EXERCISE INSTRUCTIONS:
Return exactly the span of lines in the following data that opens with the line containing "Pursuant to the" and closes with the line containing "Management and Other Contracts". Include nothing else.
--- INFORMATION SUPPLIED ---
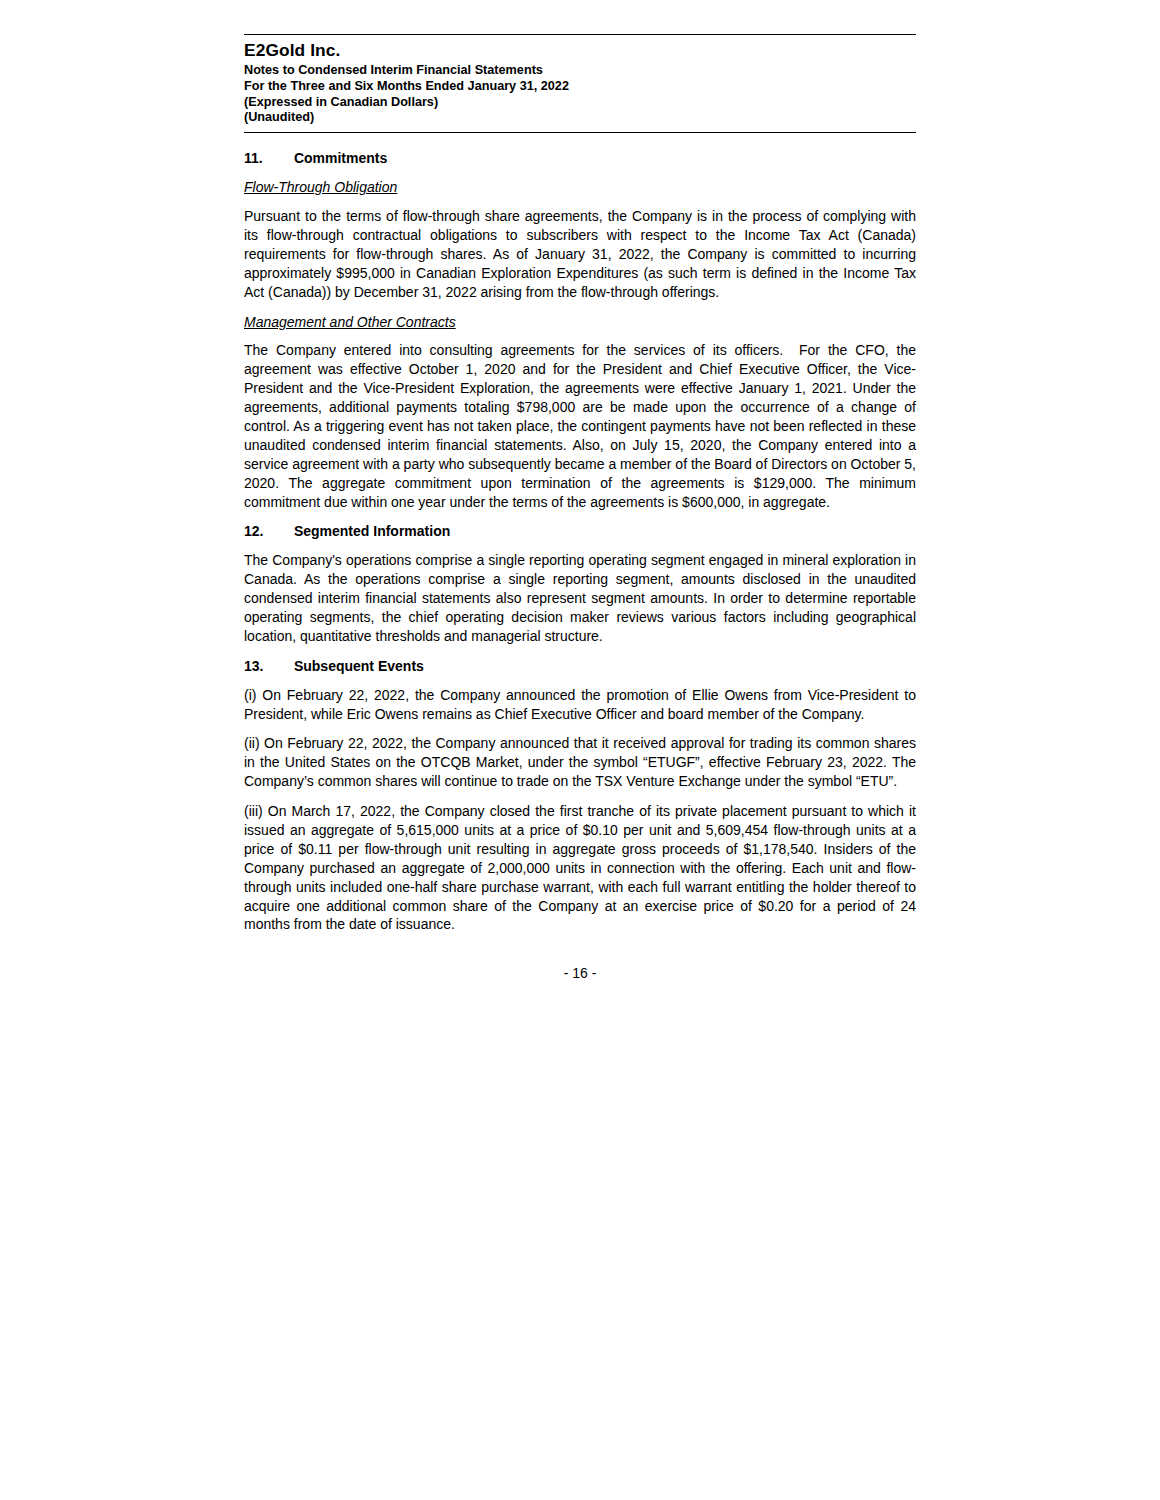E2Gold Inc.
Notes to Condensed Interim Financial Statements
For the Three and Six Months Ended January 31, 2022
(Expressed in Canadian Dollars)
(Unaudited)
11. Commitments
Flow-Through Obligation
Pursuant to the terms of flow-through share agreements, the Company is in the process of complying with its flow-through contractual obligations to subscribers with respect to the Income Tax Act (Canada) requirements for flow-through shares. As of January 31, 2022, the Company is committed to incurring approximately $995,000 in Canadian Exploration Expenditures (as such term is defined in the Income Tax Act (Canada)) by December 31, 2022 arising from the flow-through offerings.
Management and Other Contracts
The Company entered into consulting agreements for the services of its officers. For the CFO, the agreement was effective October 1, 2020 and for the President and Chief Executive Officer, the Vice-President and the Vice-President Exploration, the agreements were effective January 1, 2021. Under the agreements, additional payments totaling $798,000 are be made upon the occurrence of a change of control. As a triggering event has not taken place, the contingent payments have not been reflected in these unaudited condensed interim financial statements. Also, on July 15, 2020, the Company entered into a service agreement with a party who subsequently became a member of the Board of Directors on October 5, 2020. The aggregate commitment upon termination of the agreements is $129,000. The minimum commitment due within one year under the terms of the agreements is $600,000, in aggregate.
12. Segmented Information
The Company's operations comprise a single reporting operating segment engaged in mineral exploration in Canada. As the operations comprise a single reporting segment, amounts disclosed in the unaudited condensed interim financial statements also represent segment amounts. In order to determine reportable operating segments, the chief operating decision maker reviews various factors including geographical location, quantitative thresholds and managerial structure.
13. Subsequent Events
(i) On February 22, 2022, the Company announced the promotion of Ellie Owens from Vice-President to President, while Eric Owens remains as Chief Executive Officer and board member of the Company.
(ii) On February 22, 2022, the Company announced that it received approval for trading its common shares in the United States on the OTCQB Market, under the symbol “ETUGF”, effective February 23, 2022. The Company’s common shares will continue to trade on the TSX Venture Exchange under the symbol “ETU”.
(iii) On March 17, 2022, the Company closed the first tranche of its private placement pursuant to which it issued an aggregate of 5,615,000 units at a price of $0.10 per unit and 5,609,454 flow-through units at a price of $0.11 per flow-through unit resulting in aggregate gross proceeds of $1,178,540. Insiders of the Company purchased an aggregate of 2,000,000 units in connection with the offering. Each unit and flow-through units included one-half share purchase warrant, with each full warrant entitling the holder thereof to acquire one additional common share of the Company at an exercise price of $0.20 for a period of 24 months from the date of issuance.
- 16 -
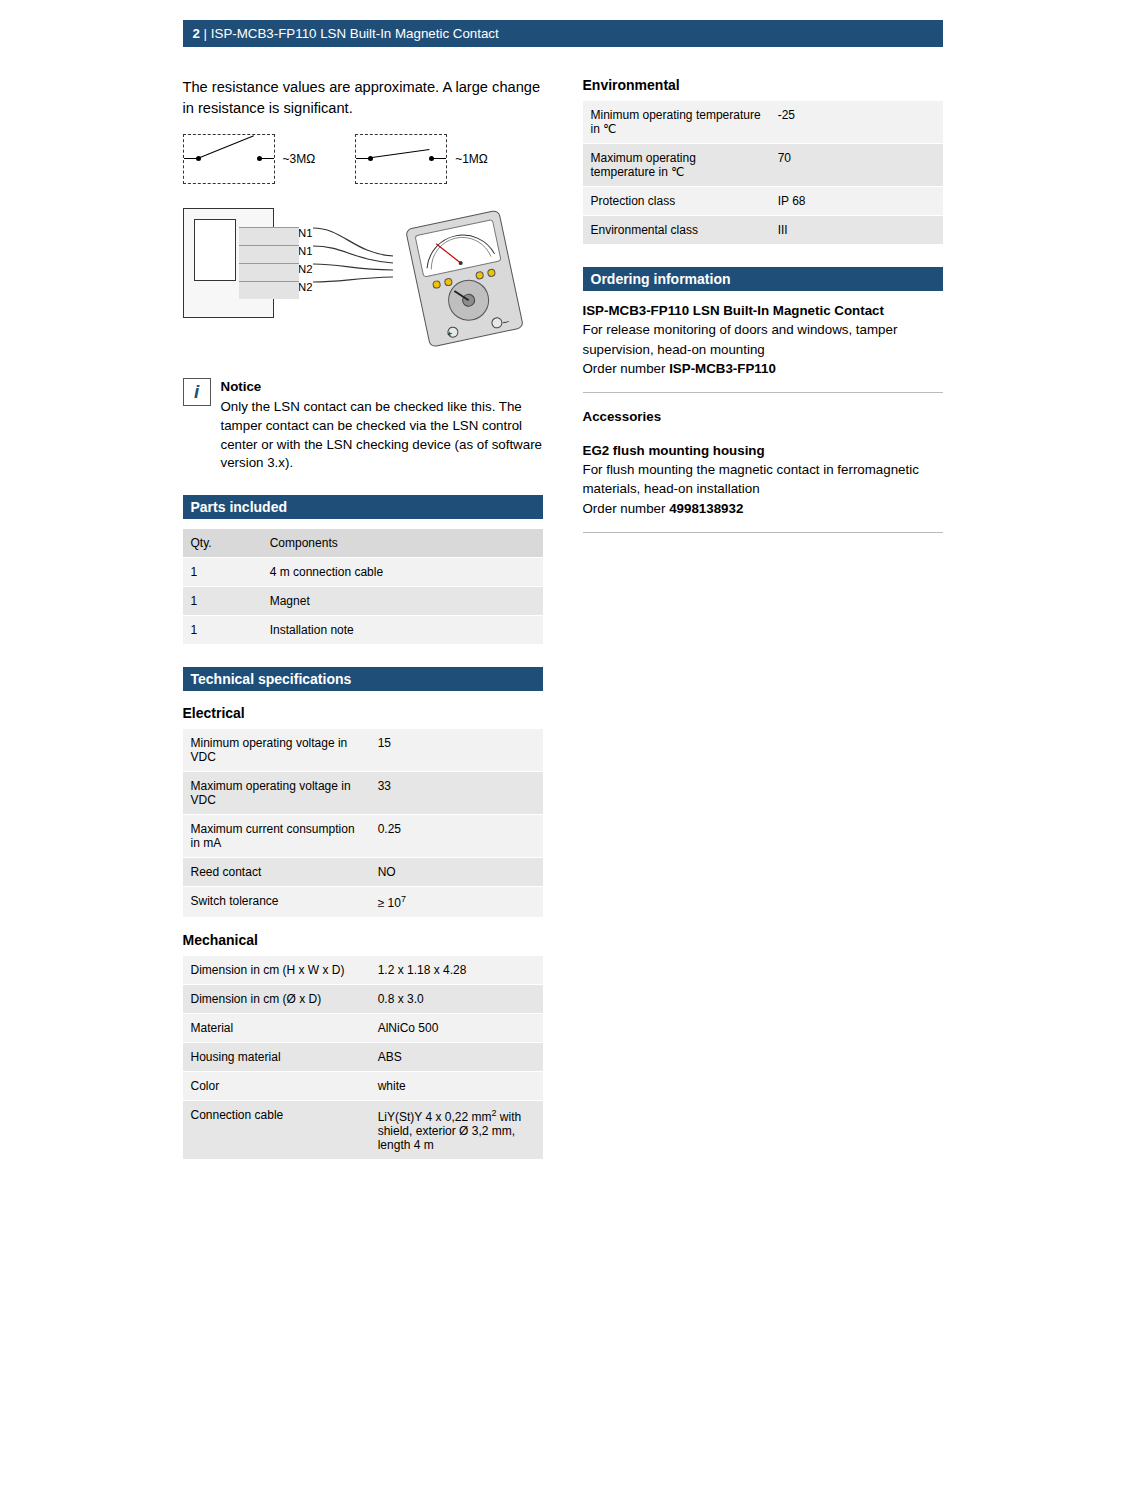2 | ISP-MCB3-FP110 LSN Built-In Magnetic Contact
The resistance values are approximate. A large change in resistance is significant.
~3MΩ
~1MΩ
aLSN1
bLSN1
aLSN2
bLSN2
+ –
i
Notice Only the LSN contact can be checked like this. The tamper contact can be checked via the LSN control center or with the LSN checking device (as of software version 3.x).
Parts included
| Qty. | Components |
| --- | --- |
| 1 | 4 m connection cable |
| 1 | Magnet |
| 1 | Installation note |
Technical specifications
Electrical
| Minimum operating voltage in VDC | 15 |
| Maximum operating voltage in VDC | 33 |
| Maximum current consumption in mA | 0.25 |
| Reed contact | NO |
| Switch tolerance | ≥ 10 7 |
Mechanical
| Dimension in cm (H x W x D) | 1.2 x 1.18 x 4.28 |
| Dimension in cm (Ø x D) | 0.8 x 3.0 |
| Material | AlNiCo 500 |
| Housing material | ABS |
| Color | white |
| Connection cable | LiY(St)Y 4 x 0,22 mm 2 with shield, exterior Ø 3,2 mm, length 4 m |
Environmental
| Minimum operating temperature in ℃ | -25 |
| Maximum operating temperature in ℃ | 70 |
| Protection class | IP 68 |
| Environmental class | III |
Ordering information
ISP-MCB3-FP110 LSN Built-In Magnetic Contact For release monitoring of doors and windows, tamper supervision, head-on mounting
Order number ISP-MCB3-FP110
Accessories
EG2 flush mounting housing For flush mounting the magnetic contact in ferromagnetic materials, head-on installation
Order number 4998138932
---
RESULT BELOW:
Pursuant to the terms of flow-through share agreements, the Company is in the process of complying with its flow-through contractual obligations to subscribers with respect to the Income Tax Act (Canada) requirements for flow-through shares. As of January 31, 2022, the Company is committed to incurring approximately $995,000 in Canadian Exploration Expenditures (as such term is defined in the Income Tax Act (Canada)) by December 31, 2022 arising from the flow-through offerings.
Management and Other Contracts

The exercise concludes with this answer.